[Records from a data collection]
::::

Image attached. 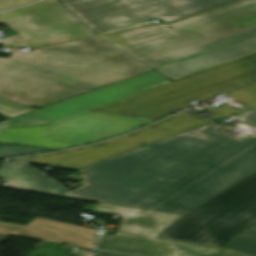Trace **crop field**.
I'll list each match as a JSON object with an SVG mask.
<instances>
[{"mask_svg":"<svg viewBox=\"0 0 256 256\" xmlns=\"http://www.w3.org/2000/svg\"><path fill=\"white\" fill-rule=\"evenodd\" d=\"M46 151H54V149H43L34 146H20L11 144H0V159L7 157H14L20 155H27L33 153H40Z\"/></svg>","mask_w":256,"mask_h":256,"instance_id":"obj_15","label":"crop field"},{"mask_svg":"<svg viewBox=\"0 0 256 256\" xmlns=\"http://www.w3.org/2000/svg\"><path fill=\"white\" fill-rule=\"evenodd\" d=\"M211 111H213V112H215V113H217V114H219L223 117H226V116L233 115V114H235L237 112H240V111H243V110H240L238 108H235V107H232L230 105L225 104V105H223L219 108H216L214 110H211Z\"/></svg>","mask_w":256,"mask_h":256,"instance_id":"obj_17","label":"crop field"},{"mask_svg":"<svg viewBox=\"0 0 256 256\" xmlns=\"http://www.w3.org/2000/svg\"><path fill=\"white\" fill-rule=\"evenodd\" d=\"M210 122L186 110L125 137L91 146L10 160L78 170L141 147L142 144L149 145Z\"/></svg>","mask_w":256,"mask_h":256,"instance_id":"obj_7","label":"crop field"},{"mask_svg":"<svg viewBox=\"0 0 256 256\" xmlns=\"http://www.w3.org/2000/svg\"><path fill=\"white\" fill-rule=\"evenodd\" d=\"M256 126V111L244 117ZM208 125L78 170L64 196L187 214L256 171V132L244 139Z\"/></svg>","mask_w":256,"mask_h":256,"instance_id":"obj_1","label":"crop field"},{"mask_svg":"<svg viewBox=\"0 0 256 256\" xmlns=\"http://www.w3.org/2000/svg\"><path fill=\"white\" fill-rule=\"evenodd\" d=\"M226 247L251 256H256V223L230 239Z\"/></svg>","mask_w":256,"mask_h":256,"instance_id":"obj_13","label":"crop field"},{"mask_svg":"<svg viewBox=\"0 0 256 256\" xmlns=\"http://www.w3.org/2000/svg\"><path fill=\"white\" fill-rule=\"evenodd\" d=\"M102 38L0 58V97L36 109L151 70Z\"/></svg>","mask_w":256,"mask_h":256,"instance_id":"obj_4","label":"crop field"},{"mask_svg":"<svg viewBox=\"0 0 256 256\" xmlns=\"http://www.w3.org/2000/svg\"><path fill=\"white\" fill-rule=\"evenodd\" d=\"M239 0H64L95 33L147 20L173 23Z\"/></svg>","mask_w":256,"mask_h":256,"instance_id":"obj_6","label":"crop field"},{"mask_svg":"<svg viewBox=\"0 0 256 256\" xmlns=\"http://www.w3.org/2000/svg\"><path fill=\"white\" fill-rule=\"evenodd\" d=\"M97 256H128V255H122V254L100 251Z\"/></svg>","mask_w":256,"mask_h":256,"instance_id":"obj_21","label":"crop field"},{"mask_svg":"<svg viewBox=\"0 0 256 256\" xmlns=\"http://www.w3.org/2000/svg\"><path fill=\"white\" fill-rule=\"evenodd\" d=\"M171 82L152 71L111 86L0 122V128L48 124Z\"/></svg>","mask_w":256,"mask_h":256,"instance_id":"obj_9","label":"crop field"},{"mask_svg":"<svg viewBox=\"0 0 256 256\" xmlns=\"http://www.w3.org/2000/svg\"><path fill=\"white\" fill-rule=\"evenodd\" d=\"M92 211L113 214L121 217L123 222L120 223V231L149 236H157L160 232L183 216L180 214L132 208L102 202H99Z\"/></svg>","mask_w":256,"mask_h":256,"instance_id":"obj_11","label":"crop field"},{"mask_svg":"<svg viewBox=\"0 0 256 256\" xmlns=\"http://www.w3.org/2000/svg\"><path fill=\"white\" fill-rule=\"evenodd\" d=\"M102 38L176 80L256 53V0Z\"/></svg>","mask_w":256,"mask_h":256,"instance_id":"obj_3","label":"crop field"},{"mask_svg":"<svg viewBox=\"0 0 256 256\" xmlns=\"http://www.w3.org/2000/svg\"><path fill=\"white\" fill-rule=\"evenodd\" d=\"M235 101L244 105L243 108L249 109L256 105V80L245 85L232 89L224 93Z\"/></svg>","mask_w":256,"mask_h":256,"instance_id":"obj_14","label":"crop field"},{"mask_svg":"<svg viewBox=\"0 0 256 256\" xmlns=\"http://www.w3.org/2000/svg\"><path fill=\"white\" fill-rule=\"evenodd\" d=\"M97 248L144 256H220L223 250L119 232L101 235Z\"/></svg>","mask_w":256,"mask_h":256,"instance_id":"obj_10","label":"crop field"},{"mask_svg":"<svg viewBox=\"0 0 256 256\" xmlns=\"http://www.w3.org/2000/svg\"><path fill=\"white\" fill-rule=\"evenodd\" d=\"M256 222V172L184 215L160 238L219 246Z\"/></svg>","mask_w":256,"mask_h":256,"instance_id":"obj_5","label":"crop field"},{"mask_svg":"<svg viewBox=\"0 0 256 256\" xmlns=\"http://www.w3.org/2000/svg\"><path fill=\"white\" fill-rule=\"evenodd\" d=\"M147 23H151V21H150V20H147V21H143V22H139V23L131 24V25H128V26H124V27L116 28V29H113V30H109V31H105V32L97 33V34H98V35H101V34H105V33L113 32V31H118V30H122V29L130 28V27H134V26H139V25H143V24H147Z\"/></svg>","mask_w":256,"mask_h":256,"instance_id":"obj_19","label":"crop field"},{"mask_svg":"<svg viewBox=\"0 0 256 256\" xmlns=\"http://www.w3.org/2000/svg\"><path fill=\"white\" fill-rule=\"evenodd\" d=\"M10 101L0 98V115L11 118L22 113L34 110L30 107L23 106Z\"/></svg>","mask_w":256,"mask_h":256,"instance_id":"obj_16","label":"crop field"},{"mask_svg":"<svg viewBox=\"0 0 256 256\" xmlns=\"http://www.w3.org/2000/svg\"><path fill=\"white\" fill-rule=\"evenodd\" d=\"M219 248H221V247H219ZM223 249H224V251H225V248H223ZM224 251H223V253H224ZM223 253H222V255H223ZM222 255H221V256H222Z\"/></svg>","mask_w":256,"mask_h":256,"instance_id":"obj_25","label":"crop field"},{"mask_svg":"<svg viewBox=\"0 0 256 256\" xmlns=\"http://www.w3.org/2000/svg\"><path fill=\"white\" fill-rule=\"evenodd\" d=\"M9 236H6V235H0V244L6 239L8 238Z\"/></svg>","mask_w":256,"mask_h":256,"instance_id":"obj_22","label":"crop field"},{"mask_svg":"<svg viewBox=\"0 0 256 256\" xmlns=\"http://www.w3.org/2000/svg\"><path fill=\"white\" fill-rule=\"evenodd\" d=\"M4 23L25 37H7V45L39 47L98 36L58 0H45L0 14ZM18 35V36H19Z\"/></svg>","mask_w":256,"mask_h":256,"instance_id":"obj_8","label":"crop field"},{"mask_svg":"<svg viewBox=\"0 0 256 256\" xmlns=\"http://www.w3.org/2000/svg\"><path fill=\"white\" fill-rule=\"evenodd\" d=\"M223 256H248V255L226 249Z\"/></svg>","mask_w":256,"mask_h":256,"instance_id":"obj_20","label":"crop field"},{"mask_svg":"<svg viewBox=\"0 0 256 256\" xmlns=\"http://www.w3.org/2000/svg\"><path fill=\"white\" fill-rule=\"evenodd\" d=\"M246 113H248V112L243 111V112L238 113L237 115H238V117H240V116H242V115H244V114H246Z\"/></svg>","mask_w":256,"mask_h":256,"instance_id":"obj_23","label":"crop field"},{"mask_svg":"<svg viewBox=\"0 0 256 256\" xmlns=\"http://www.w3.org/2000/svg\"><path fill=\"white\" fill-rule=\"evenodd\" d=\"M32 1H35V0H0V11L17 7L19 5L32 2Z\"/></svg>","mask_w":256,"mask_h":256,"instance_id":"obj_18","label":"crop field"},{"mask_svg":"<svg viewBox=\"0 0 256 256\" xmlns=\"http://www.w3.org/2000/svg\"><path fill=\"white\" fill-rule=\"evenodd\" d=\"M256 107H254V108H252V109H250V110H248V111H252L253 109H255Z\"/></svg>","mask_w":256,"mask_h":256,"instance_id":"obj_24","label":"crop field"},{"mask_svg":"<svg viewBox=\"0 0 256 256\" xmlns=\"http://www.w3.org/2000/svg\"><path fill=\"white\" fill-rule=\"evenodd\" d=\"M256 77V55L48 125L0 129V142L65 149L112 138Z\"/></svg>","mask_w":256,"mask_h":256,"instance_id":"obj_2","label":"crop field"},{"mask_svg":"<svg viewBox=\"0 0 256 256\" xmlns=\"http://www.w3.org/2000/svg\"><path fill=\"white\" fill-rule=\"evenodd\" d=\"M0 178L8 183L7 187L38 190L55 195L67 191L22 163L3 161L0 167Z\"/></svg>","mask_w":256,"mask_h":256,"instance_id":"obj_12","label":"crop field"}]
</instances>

::::

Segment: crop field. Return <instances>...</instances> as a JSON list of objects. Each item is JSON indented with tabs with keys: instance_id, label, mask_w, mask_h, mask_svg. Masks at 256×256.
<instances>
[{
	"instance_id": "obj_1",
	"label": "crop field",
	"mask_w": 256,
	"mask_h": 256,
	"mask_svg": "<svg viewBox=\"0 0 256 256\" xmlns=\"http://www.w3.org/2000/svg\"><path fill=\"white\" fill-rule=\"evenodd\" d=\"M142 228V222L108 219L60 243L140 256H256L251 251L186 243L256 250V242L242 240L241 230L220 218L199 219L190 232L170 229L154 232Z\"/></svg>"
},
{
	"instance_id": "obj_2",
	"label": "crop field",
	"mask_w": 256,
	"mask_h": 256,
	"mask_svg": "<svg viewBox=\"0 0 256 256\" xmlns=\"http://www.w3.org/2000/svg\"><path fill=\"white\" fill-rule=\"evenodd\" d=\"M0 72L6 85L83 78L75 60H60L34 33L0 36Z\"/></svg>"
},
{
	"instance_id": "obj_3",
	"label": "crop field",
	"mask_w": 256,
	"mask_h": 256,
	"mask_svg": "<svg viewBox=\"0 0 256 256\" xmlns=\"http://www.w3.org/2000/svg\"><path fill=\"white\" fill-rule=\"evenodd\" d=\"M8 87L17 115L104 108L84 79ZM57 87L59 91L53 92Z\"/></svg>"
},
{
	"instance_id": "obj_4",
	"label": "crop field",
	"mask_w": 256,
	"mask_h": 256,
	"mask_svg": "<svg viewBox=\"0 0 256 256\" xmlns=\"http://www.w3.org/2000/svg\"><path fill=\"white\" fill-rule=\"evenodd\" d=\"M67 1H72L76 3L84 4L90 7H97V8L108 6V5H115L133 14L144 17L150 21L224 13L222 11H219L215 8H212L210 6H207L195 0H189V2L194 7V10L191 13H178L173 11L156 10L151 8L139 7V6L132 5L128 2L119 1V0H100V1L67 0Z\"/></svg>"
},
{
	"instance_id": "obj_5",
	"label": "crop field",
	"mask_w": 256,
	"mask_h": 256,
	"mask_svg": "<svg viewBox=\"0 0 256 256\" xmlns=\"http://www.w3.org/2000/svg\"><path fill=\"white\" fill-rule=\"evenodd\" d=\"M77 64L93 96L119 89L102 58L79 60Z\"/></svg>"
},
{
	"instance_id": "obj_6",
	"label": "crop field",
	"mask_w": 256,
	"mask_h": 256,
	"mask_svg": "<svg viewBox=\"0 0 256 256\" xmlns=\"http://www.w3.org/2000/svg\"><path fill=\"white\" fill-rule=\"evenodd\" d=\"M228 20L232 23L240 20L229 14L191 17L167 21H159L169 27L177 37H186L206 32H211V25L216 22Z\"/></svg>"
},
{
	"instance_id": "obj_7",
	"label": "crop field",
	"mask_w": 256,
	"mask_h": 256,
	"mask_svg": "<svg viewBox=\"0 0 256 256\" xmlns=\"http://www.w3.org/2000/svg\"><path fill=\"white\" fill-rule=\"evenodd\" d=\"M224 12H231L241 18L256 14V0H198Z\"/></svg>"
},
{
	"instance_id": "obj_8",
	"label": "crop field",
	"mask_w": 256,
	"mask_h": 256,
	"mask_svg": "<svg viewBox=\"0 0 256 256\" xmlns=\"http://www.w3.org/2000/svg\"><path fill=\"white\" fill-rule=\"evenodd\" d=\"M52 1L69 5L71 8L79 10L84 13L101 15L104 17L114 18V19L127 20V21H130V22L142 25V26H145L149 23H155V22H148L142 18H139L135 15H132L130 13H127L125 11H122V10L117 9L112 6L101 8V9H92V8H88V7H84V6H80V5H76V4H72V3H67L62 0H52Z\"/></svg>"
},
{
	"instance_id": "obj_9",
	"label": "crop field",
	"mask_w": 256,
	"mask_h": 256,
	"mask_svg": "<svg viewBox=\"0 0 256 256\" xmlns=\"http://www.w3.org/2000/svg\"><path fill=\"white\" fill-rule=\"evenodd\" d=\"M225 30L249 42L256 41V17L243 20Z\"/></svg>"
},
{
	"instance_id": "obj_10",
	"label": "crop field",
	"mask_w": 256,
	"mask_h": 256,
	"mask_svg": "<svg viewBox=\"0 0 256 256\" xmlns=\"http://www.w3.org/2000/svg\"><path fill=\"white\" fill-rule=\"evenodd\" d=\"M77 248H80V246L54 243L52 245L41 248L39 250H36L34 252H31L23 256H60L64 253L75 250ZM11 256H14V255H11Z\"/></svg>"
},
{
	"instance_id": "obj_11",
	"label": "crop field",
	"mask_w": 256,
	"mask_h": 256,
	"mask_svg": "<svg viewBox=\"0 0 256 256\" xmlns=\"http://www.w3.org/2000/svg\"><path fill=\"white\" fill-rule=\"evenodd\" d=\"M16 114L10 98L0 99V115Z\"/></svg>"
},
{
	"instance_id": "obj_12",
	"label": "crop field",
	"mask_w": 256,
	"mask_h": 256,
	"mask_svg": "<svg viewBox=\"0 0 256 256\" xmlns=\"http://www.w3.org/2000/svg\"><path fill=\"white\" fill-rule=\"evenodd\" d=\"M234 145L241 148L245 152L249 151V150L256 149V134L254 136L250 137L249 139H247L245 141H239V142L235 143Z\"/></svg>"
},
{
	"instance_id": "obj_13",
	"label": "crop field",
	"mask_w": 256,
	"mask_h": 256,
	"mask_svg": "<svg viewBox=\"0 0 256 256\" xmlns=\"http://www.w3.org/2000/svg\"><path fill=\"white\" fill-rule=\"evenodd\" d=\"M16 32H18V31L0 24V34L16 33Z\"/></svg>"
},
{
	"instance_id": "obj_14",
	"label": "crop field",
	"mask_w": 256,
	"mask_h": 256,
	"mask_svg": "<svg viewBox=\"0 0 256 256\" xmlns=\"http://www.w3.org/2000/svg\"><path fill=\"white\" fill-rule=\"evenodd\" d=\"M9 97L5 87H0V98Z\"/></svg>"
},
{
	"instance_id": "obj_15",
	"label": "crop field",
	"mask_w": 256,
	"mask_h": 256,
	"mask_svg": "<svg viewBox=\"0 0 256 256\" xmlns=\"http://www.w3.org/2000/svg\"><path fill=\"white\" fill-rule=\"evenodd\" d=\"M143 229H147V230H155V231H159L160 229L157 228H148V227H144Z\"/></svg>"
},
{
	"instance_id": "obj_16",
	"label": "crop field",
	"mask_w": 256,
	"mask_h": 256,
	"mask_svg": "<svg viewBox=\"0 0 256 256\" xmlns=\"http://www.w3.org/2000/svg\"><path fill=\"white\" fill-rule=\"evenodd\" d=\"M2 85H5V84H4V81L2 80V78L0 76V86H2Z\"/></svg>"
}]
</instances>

::::

_WHAT IS REQUIRED_: Report every line in the entries above that contains the word "list", copying each such line in full.

_ANSWER TO THE PROBLEM_:
I'll list each match as a JSON object with an SVG mask.
Segment: crop field. Return <instances>...</instances> as a JSON list of objects. Each item is JSON indented with tabs with keys: instance_id, label, mask_w, mask_h, mask_svg. Masks at 256×256.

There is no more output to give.